» **Collected data**
════════

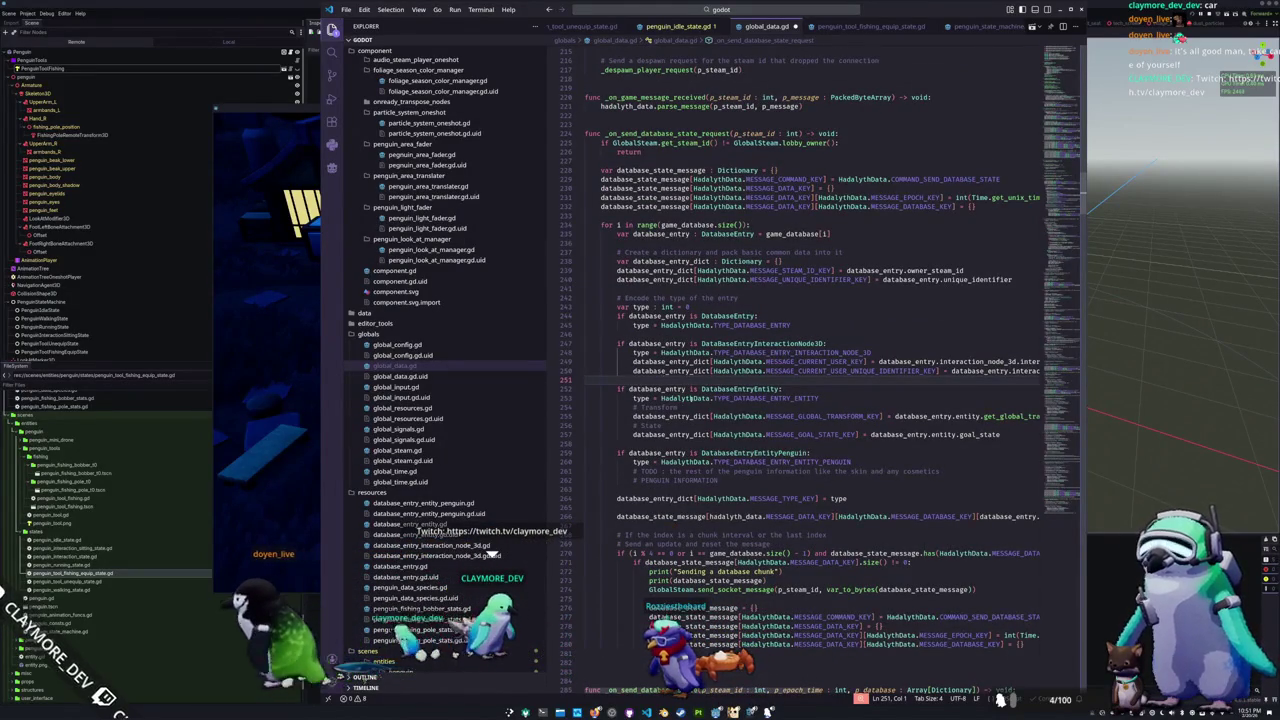
pyautogui.scroll(-1, 728, 380)
pyautogui.click(683, 430)
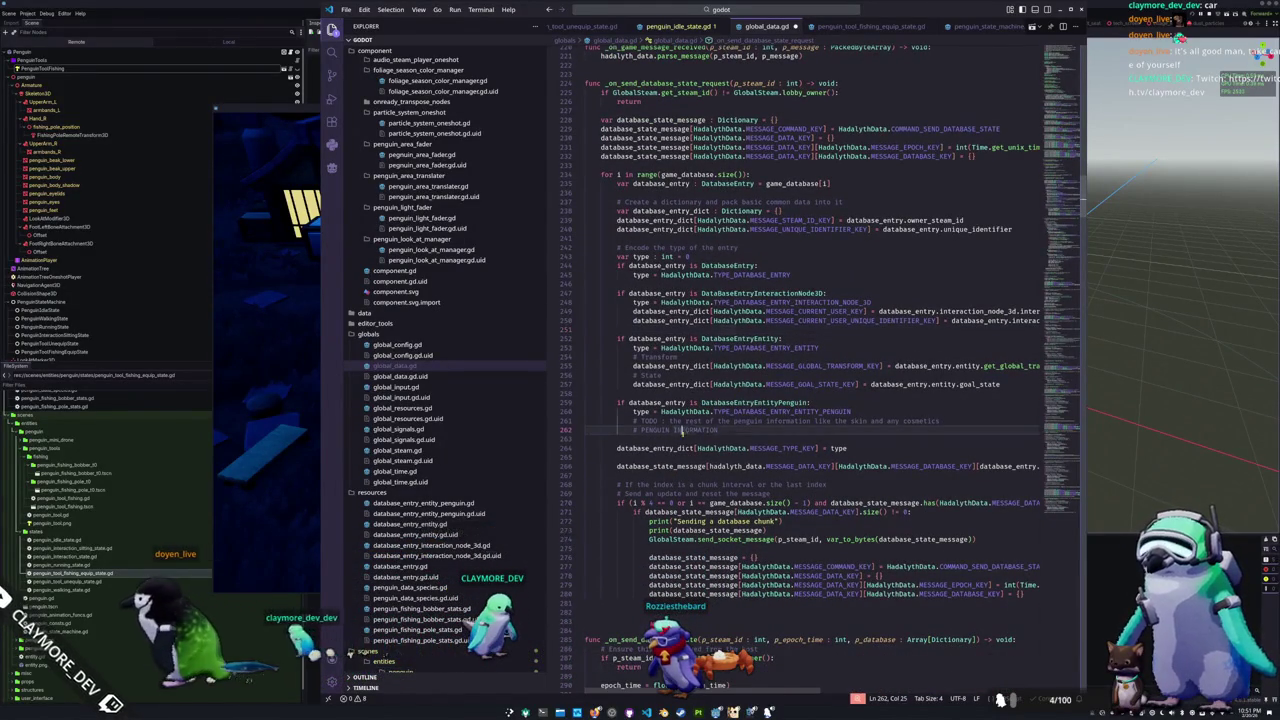
pyautogui.press('Tab')
pyautogui.click(673, 438)
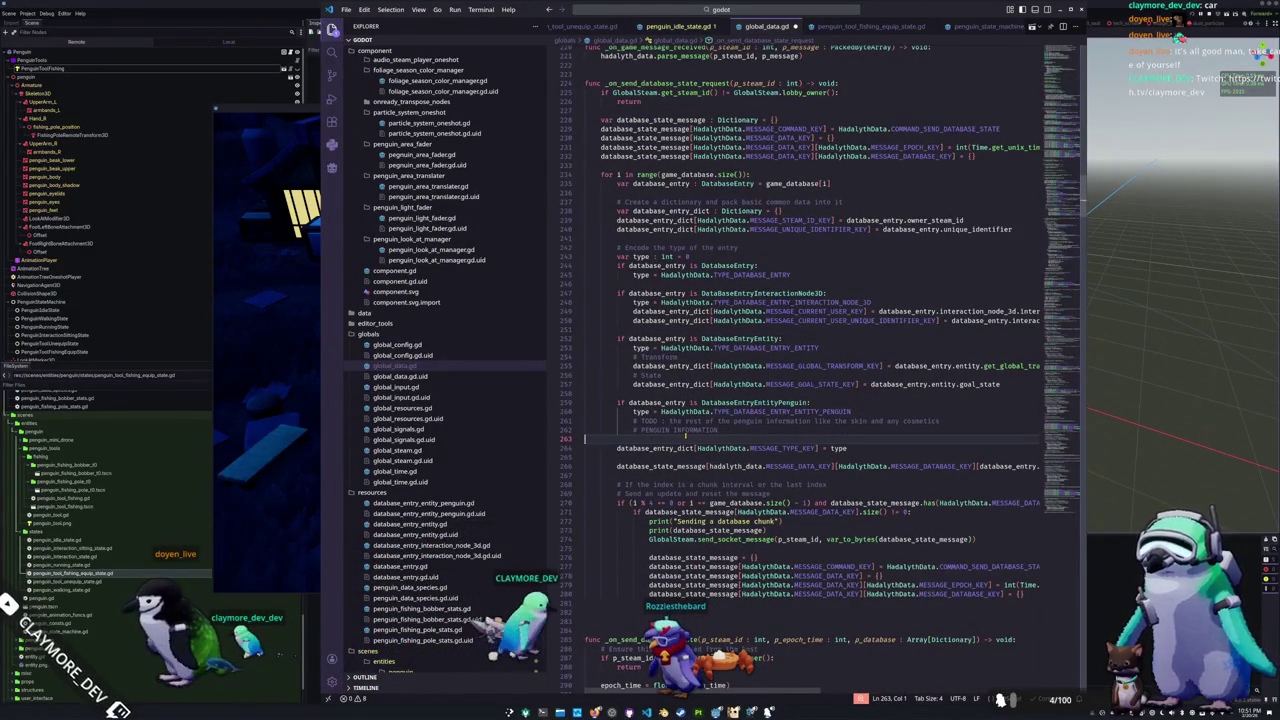
pyautogui.press('Return')
pyautogui.press('Return')
pyautogui.press('Up')
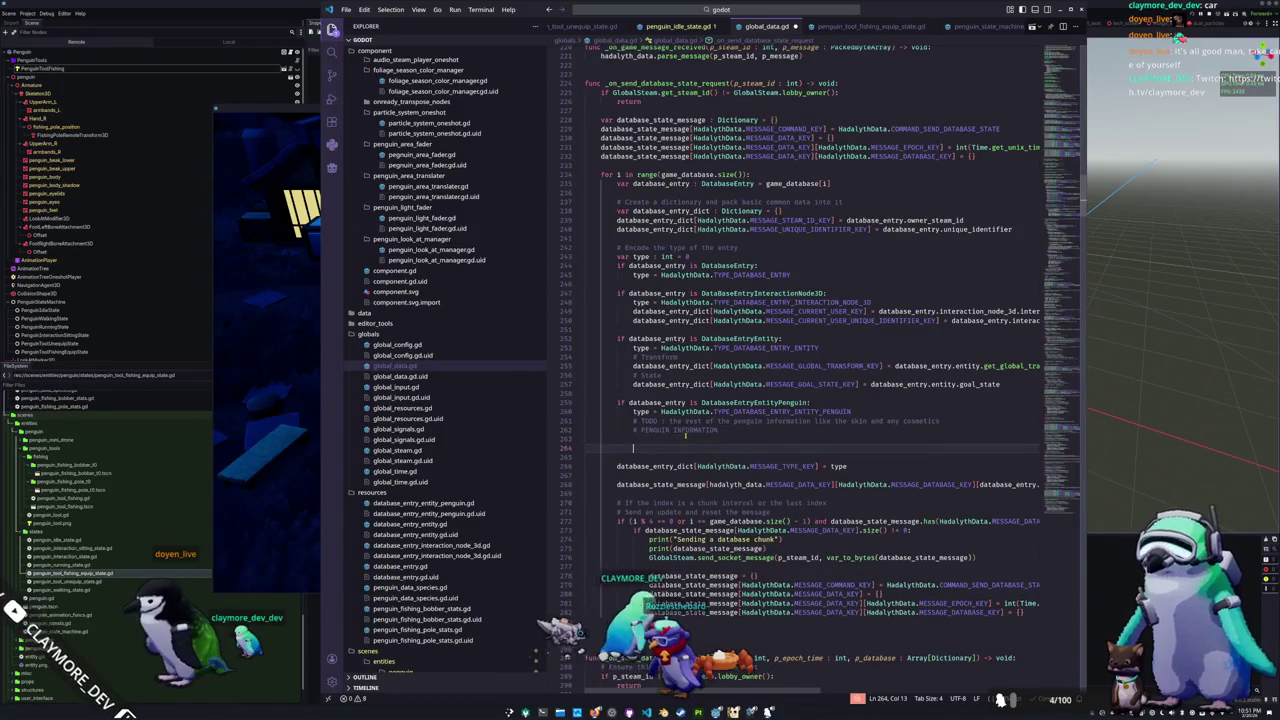
pyautogui.press('Return')
pyautogui.press('Up')
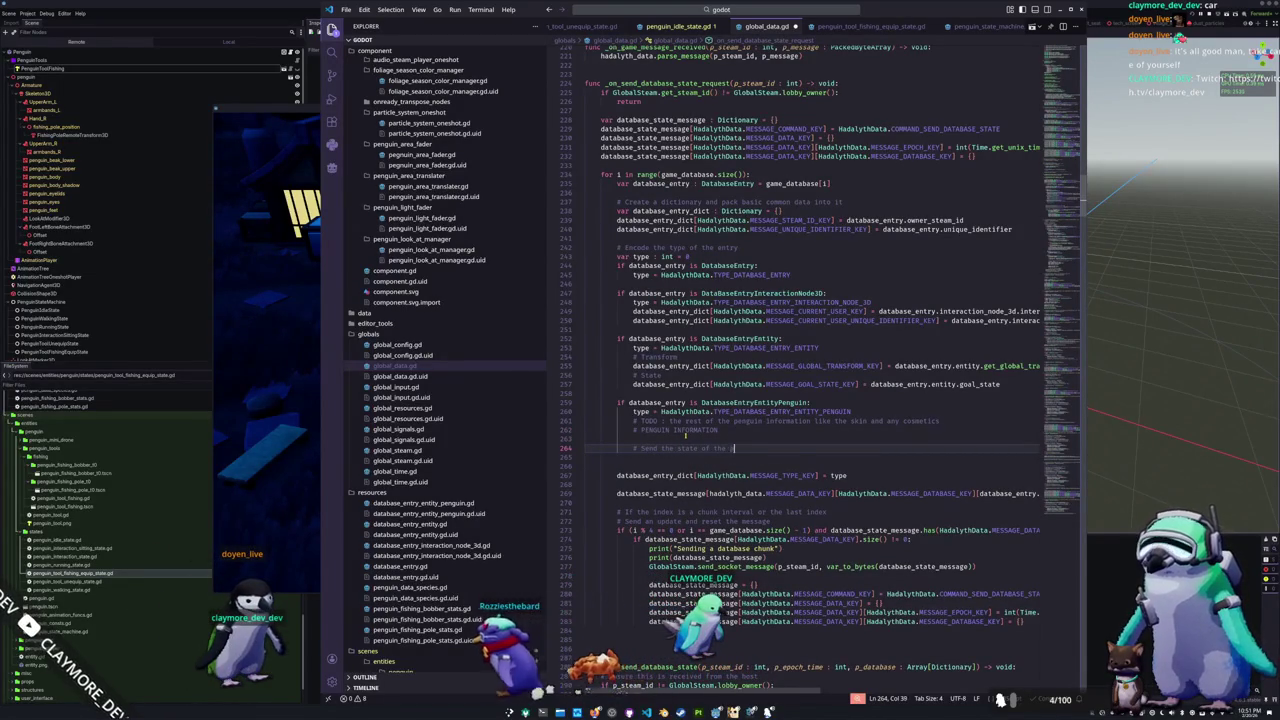
pyautogui.write('s right here')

════════

» **TRY IT**
From the line that contains "pyautogui.click(683, 430)" through the last line of the entries, transcribe every line exactly, leaving out the pictures.

» **TASK OUTPUT**
pyautogui.click(683, 430)
pyautogui.press('Tab')
pyautogui.click(673, 438)
pyautogui.press('Return')
pyautogui.press('Return')
pyautogui.press('Up')
pyautogui.press('Return')
pyautogui.press('Up')
pyautogui.write('s right here')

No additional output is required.